START Supplied material

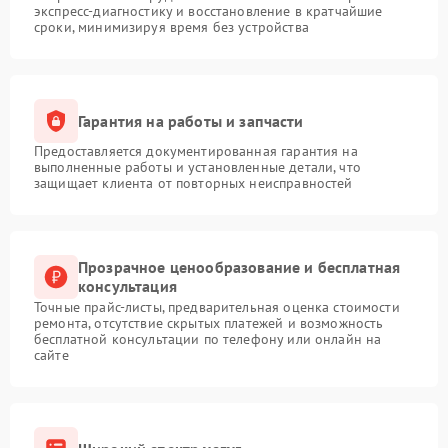
экспресс-диагностику и восстановление в кратчайшие
сроки, минимизируя время без устройства
Гарантия на работы и запчасти
Предоставляется документированная гарантия на
выполненные работы и установленные детали, что
защищает клиента от повторных неисправностей
Прозрачное ценообразование и бесплатная
консультация
Точные прайс-листы, предварительная оценка стоимости
ремонта, отсутствие скрытых платежей и возможность
бесплатной консультации по телефону или онлайн на
сайте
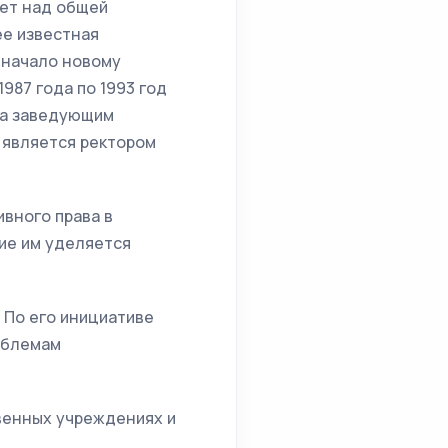
ает над общей
ее известная
 начало новому
987 года по 1993 год
ла заведующим
 является ректором
вного права в
ие им уделяется
 По его инициативе
облемам
твенных учреждениях и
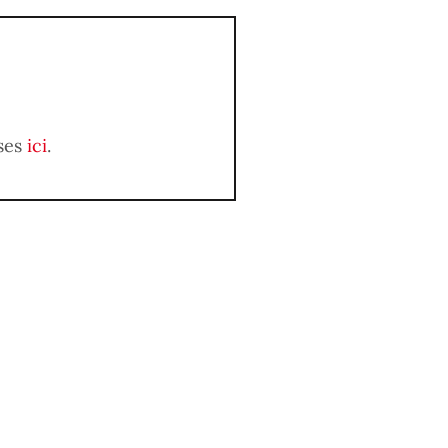
ises
ici
.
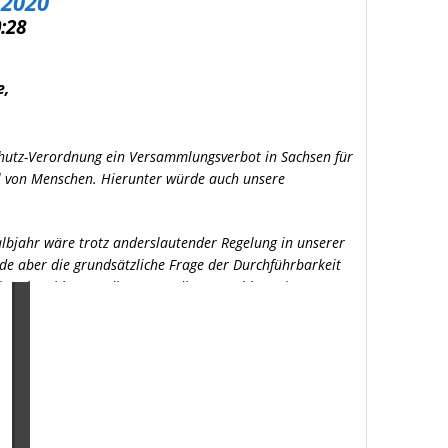
 2020
0:28
e,
chutz-Verordnung ein Versammlungsverbot in Sachsen für
l von Menschen. Hierunter würde auch unsere
albjahr wäre trotz anderslautender Regelung in unserer
e aber die grundsätzliche Frage der Durchführbarkeit
dium beschlossen, die notwendigen Beschlüsse im
ftsbericht 2019 wurde den Vereinen per Mail
lussliste ist der 20.06.2020.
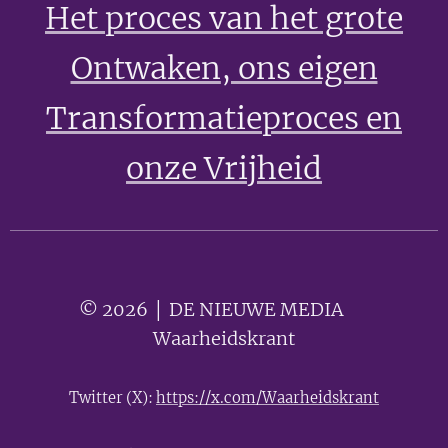
Het proces van het grote
Ontwaken
, ons eigen
Transformatieproces en
onze Vrijheid
© 2026 │ DE NIEUWE MEDIA 🟣
Waarheidskrant
Twitter (X):
https://x.com/Waarheidskrant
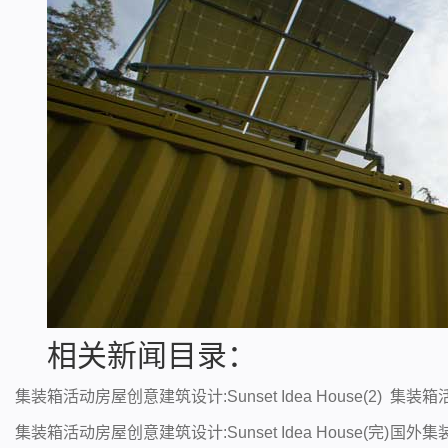
相关新闻目录：
集装箱活动房屋创意建筑设计:Sunset Idea House(2)
集装箱活动
集装箱活动房屋创意建筑设计:Sunset Idea House(完)
国外集装箱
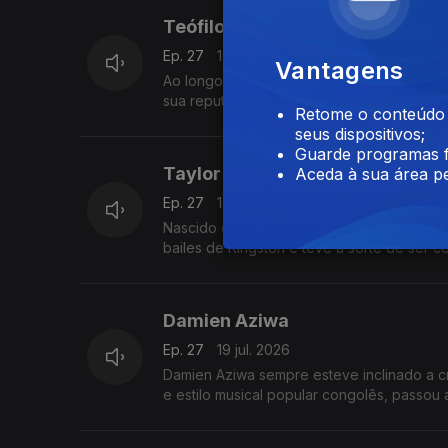
Teófilo Chantre
Ep. 27
19 jul. 2026
Vantagens
Ao longo da sua vida Teófilo Chantre foi mui
sua reputação como cantor e compositor f
Retome o conteúdo a
seus dispositivos;
Guarde programas f
Taylor
Aceda à sua área pe
Ep. 27
19 jul. 2026
Nascido em West Kingston, Taylor mais con
bailes de Kingston e teve a sorte de ser 
Damien Aziwa
Ep. 27
19 jul. 2026
Damien Aziwa sempre esteve inclinado a cr
e estilo musical popular congolês, passou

END Supplied material

» Task brief:
Without the images, output all the entries exactly as they stand.

» Result below:
экспресс-диагностику и восстановление в кратчайшие
сроки, минимизируя время без устройства
Гарантия на работы и запчасти
Предоставляется документированная гарантия на
выполненные работы и установленные детали, что
защищает клиента от повторных неисправностей
Прозрачное ценообразование и бесплатная
консультация
Точные прайс-листы, предварительная оценка стоимости
ремонта, отсутствие скрытых платежей и возможность
бесплатной консультации по телефону или онлайн на
сайте
ает над общей
ее известная
 начало новому
987 года по 1993 год
ла заведующим
 является ректором
вного права в
ие им уделяется
 По его инициативе
облемам
твенных учреждениях и
ises
ici
.
 2020
0:28
e,
chutz-Verordnung ein Versammlungsverbot in Sachsen für
l von Menschen. Hierunter würde auch unsere
albjahr wäre trotz anderslautender Regelung in unserer
e aber die grundsätzliche Frage der Durchführbarkeit
dium beschlossen, die notwendigen Beschlüsse im
ftsbericht 2019 wurde den Vereinen per Mail
lussliste ist der 20.06.2020.
Het proces van het grote
Ontwaken
, ons eigen
Transformatieproces en
onze Vrijheid
© 2026 │ DE NIEUWE MEDIA 🟣
Waarheidskrant
Twitter (X):
https://x.com/Waarheidskrant
相关新闻目录：
集装箱活动房屋创意建筑设计:Sunset Idea House(2)
集装箱活动
集装箱活动房屋创意建筑设计:Sunset Idea House(完)
国外集装箱
Teófilo Chantre
Ep. 27
19 jul. 2026
Vantagens
Ao longo da sua vida Teófilo Chantre foi mui
sua reputação como cantor e compositor f
Retome o conteúdo a
seus dispositivos;
Guarde programas f
Taylor
Aceda à sua área pe
Ep. 27
19 jul. 2026
Nascido em West Kingston, Taylor mais con
bailes de Kingston e teve a sorte de ser 
Damien Aziwa
Ep. 27
19 jul. 2026
Damien Aziwa sempre esteve inclinado a cr
e estilo musical popular congolês, passou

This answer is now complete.